Sous le feu des critiques qui l'accusent d'avoir "trahi" la "révolution" de 2019 au Soudan ayant chassé du pouvoir l'autocrate Omar el-Béchir, le général Abdel Fattah al-Burhane a expliqué mardi avoir dissous toutes les autorités de transition composées de civils et de militaires car "certains attaquaient l'armée et incitaient contre cette composante essentielle de la transition".
Le Premier ministre est "chez moi"
Il s'est aussi exprimé sur le sort du Premier ministre Abdallah Hamdok, dont la communauté internationale réclame la libération depuis son arrestation la veille: il est "chez moi", avait assuré le chef de l'armée dans l'après-midi.
Le premier ministre limogé Abdallah Hamdok a finalement été ramené en soirée chez lui à Khartoum et des "mesures de sécurité ont été prises dans le périmètre de son domicile", a indiqué un responsable militaire, semblant signifier qu'il avait été assigné à résidence.
Economiste de l'ONU devenu le visage civil d'une transition post-dictature partagée avec les militaires, Abdallah Hamdok a été enlevé avec son épouse, nombre de ses ministres et les autres dirigeants civils de la transition lundi à l'aube.

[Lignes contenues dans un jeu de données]
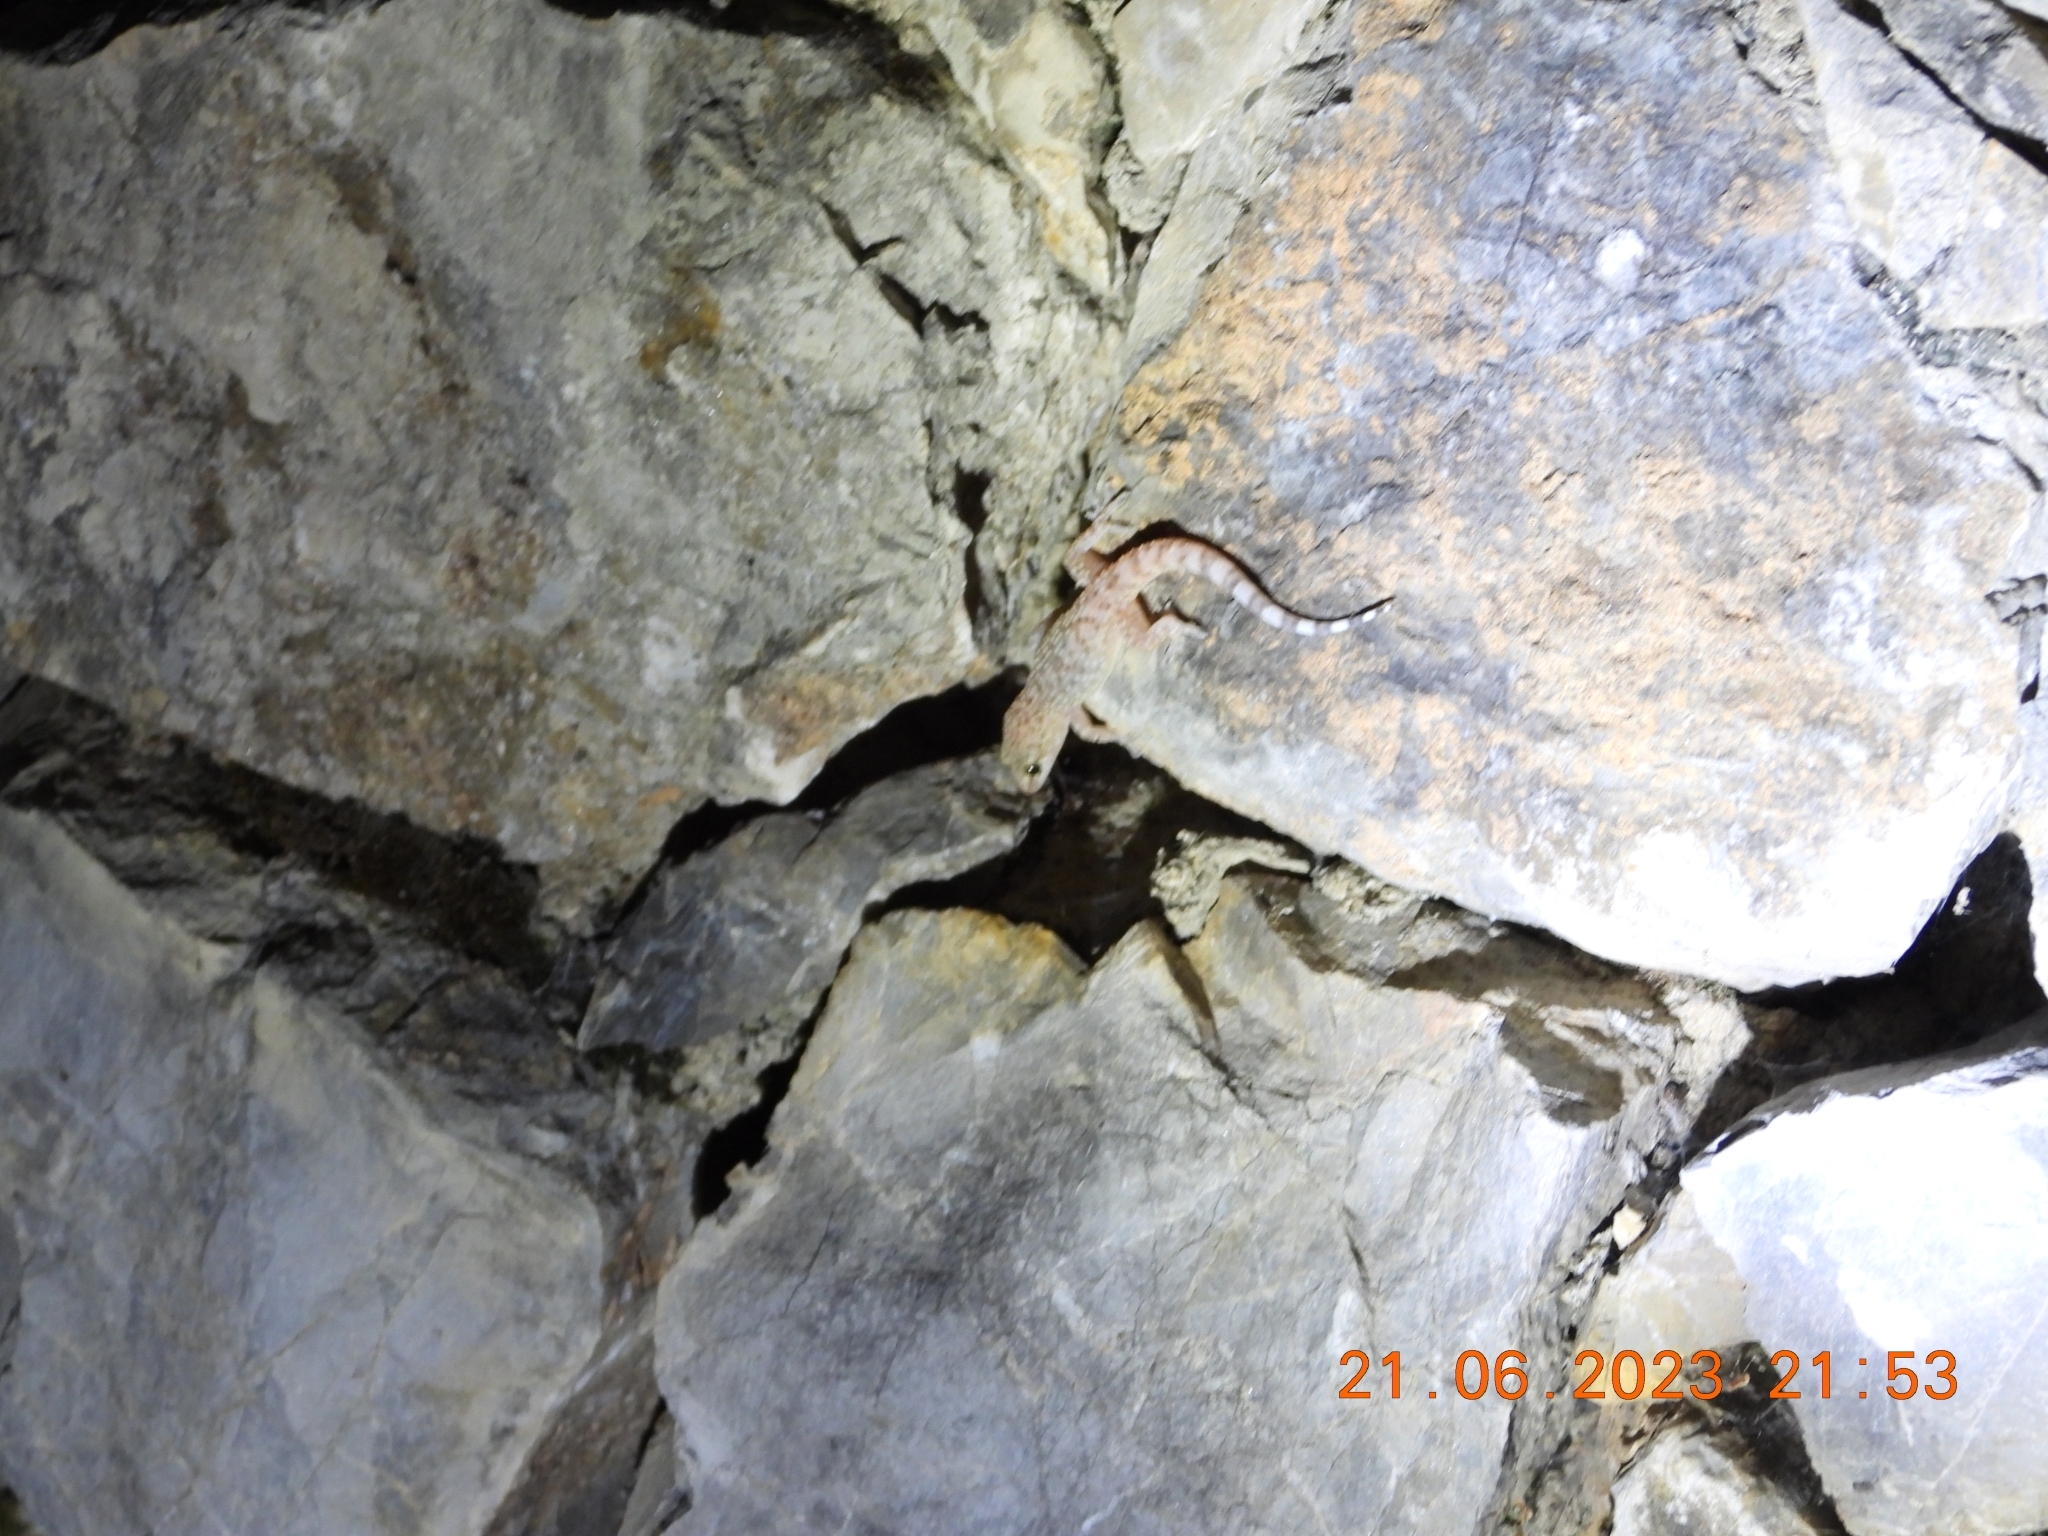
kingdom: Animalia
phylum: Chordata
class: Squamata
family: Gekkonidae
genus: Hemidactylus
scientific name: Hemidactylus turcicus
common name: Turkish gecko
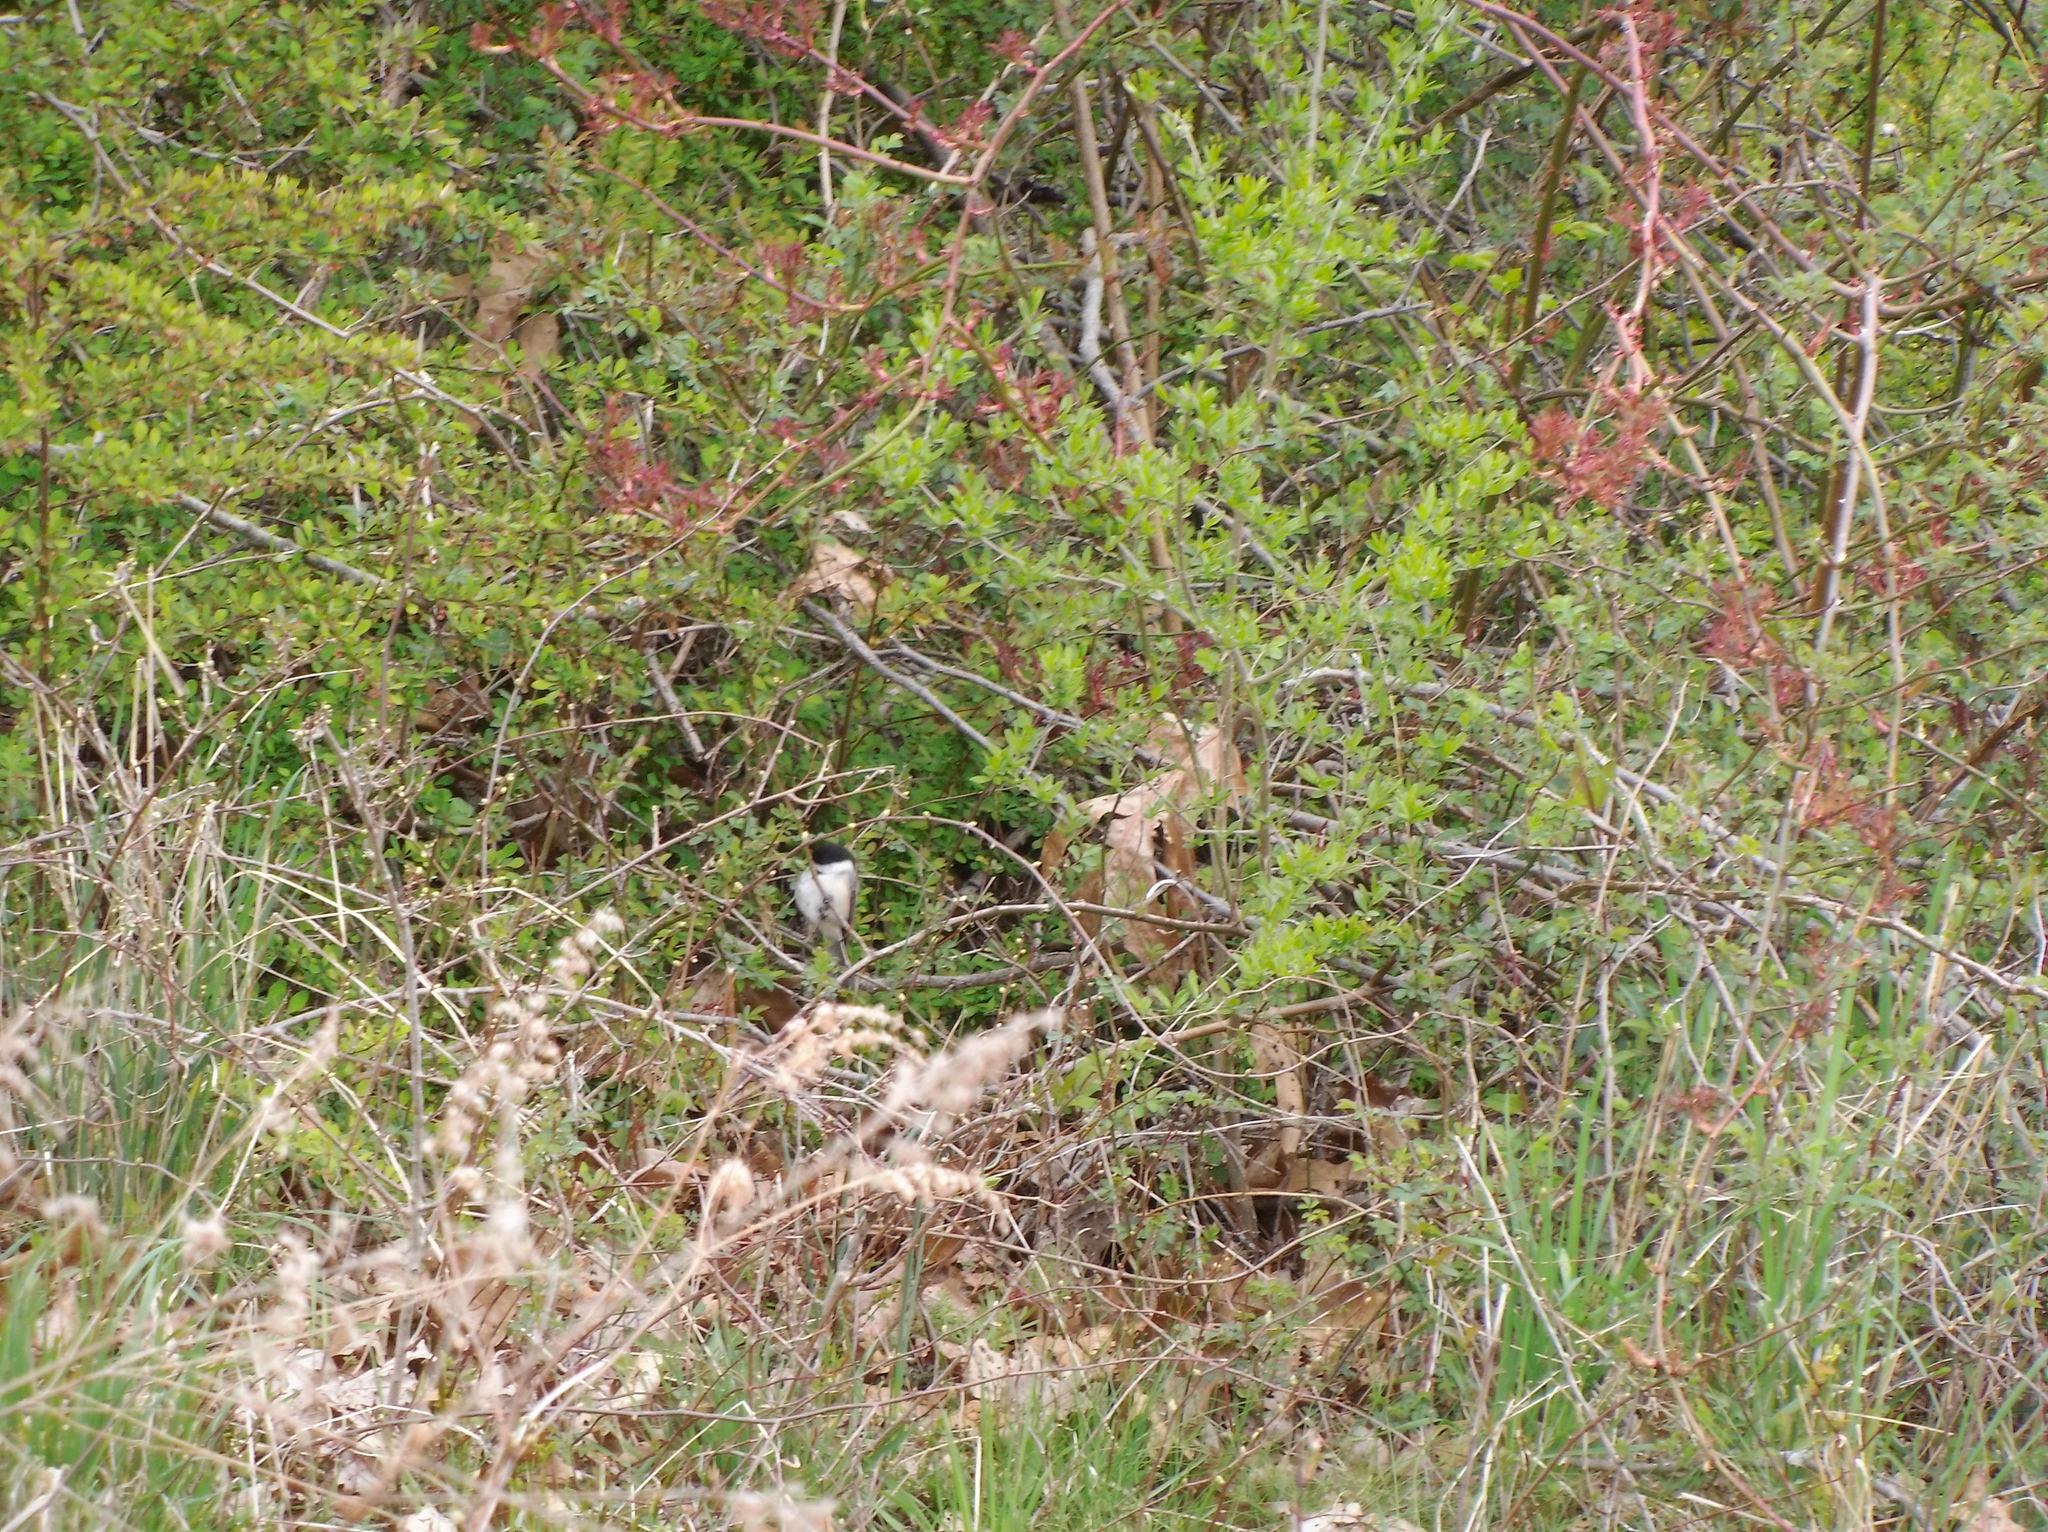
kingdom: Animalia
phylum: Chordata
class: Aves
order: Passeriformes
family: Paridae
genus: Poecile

| Consigne 1 |
Reprenez le passage de l'article sur le Soudan allant de « Sous le feu » jusqu'à « l'armée dans l'après-midi. », en substituant « le dictateur » à « l'autocrate ».
| Consigne 2 |
Énumérez toutes les personnes désignées par leur nom dans l'article sur le Soudan.
Les lignes du jeu de données ne sont pas nécessaires ici.

| Corrigé 1 |
Sous le feu des critiques qui l'accusent d'avoir "trahi" la "révolution" de 2019 au Soudan ayant chassé du pouvoir le dictateur Omar el-Béchir, le général Abdel Fattah al-Burhane a expliqué mardi avoir dissous toutes les autorités de transition composées de civils et de militaires car "certains attaquaient l'armée et incitaient contre cette composante essentielle de la transition".
Le Premier ministre est "chez moi"
Il s'est aussi exprimé sur le sort du Premier ministre Abdallah Hamdok, dont la communauté internationale réclame la libération depuis son arrestation la veille: il est "chez moi", avait assuré le chef de l'armée dans l'après-midi.

| Corrigé 2 |
Omar el-Béchir, Abdel Fattah al-Burhane, Abdallah Hamdok.